EDT: per @axtavt sugestion I'm goin with a proxy...
<bean id="dataSource" class="org.springframework.aop.framework.ProxyFactoryBean">
<property name="targetSource" ref="swappableDataSource"/>
</bean>
<bean name="swappableDataSource" class="org.springframework.aop.target.HotSwappableTargetSource">
<constructor-arg ref="dummyDataSource"/>
</bean>
<bean id="dummyDataSource" factory-bean="dataSourceFactory" factory-method="createDataSource" destroy-method="close"/>
<bean id="dataSourceFactory" class="com.condominium.spring.factory.DataSourceFactory"/>
once with a Proxy implemented how do I cast it to the Original Bean?
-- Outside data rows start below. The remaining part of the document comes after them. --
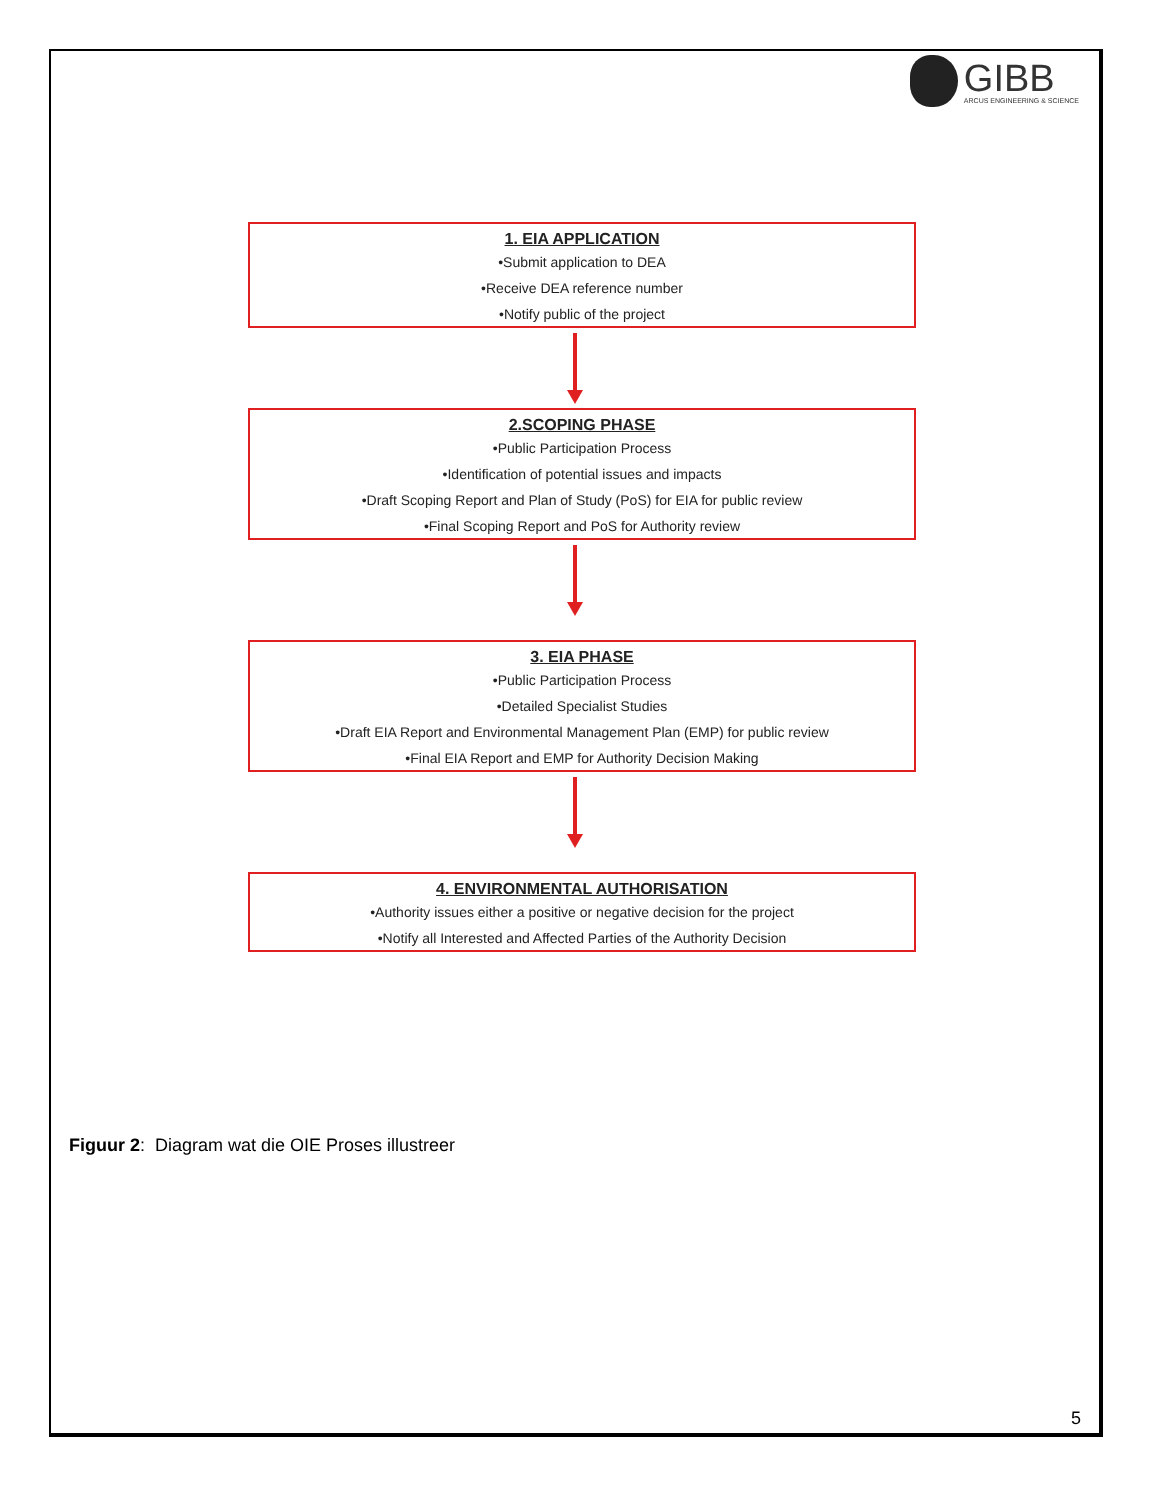GIBB
ARCUS ENGINEERING & SCIENCE
1. EIA APPLICATION
•Submit application to DEA
•Receive DEA reference number
•Notify public of the project
2.SCOPING PHASE
•Public Participation Process
•Identification of potential issues and impacts
•Draft Scoping Report and Plan of Study (PoS) for EIA for public review
•Final Scoping Report and PoS for Authority review
3. EIA PHASE
•Public Participation Process
•Detailed Specialist Studies
•Draft EIA Report and Environmental Management Plan (EMP) for public review
•Final EIA Report and EMP for Authority Decision Making
4. ENVIRONMENTAL AUTHORISATION
•Authority issues either a positive or negative decision for the project
•Notify all Interested and Affected Parties of the Authority Decision
Figuur 2: Diagram wat die OIE Proses illustreer
5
Object o = ctx.getBean("dataSource");
BasicDataSource ds = (BasicDataSource)o;
will throw a java.lang.ClassCastException: $Proxy4 cannot be cast to org.apache.commons.dbcp.BasicDataSource
You can create a factory to produce a DataSource
like you want:
<bean id = "dataSourceFactory" class = "MyFactory" />
<bean id = "dataSource" factory-bean = "dataSourceFactory" factory-method = "createDataSource" />
-
public class MyFactory {
public DataSource createDataSource() {
... // produce a DataSource
}
}
You can externalize the database connection properties:
<bean id="dataSource" class="org.apache.commons.dbcp.BasicDataSource" destroy-method="close">
<property name="driverClassName" value="${driver}" />
<property name="url" value="${url}" />
<property name="username" value="${username}" />
<property name="password" value="${password}" />
<property name="validationQuery" value="SELECT 1" />
<property name="testOnBorrow" value="true" />
<property name="defaultAutoCommit" value="false" />
<property name="maxWait" value="5000" />
</bean>
Now Spring will get them from a .properties file that is loaded on startup.
Another thing you'll want to think about if you're using a Java EE app server is JNDI connection pool. You'll have the JNDI name externalized, and the connection parameters are managed by the admin of the app server. I would say that's the preferred way to do it. Right now you still have a password in plain text - a bad idea.